BRANO DA LEGGERE |
= = = = =

Un'accusa calunniosa
UN RESPONSO HALAKHICO SU UN’ACCUSA CALUNNIOSA
Donato Grosser
Nella sua opera Séfer Chafétz Chayìm, R. Israel Meir Kagan trattò in modo completo tutto gli argomenti della maldicenza, derivanti da un versetto della Torà dove è scritto : “Non andare a raccontare degli altri tra la tua gente” (Wayqrà, 19:16). R. Kagan definì prima di tutto i termini delle tre proibizioni di diffondere dicerie, di fare malalingua e di calunniare il prossimo.
Egli scrive: “Qual è definizione di chi va in giro diffondendo dicerie, holèkh rakhìl? Holèkh rakhìl è colui che sente delle notizie [su qualcuno] e va da una persona all’altra a dire: «Il tale ha detto così di te, ho sentito che il tale ti ha fatto così». Anche se queste affermazioni sono vere, questo comportamento distrugge la società (lett. “il mondo”).
Un peccato molto più grave che rientra in questa definizione è la maldicenza, lashòn harà’, che si commette quando si sparla del prossimo anche se si dice la verità.
Ancora peggio, chi racconta cose false sul prossimo compie il reato di calunnia, motzì shem ra’.
Nella prefazione al Séfer Chafétz Chayìm, R. Kagan scrive:
[...] ho raccolto tutte le halakhòt riguardanti lashòn harà’ e rekhilùt in un libro, attingendole da tutti i passaggi che si trovano nel Talmud e nelle opere dei decisori halakhici, principalmente dal Maimonide, dal Sèfer Mitzvòt Gadòl e dal Sha’arè Teshuvà di rabbènu Yonà di benedetta memoria, che ci hanno chiarito il significato di questa mitzwà. Ho anche raccolto halakhòt da un responso [n. 188] di rav Yosèf Colon e da altri responsi su questo argomento.
R. Yosef Colon (acronimo Maharìk) figlio di Salomone Trabotto nacque attorno all’anno 1420 nella Savoia, fu rav a Savigliano, a Mantova, a Venezia e a Pavia nella seconda metà del 1400; i suoi responsi divennero la base di molte halakhòt nello Shulchàn ’Arùkh. Il responso succitato, che servì come una delle fonti per il Séfer Chafétz Chayìm, tratta di un fatto che ebbe luogo nella comunità ebraica di Padova presumibilmente tra gli anni 1450 e 1480, anno della morte di R. Colon.
A Padova una donna nubile era rimasta incinta e aveva accusato un certo Aharon Raschia di essere responsabile. I rabbanìm di Padova, dopo aver esaminato il caso, avevano assolto l’accusato da ogni responsabilità. Tuttavia il segàn (colui che decide chi riceve le chiamate a sèfer) del bet ha-kenésset degli ashkenaziti della città si era rifiutato di chiamare il signor Raschia alla Torà per via delle dicerie che la donna aveva diffuso su di lui, nonostante la decisione dei rabbanìm. Per risolvere la questione i rabbanìm di Padova si erano rivolti a rav Colon, che era il più autorevole decisore halachico in Italia settentrionale. Rav Colon esaminò la questione e decise a favore del signor Raschia basandosi su tutta serie di argomenti halachici.

= = = = =

ELENCO RIPORTATO |
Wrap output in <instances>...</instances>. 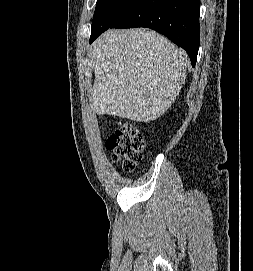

= = = = =

CONSEGNA 1 | Stabilisca se le affermazioni (a), (b) e (c) concordano con il brano. Risponda sì o no a ciascuna, riportando tra virgolette le parole del brano che lo dimostrano: (a) Rav Yosef Colon nacque attorno al 1420 nella Savoia; (b) i rabbanìm di Padova ritennero Aharon Raschia responsabile; (c) la maldicenza si commette soltanto quando si dicono cose false sul prossimo.
CONSEGNA 2 | Secondo il brano, chi si rifiutò di chiamare il signor Raschia alla Torà?
L'elenco costituisce materiale a sé stante, distinto dal brano.

RISULTATO CORRETTO 1 |
(a) Sì: "nacque attorno all’anno 1420 nella Savoia".
(b) No: "avevano assolto l’accusato da ogni responsabilità".
(c) No: "si commette quando si sparla del prossimo anche se si dice la verità".

RISULTATO CORRETTO 2 | Il segàn del bet ha-kenésset degli ashkenaziti di Padova.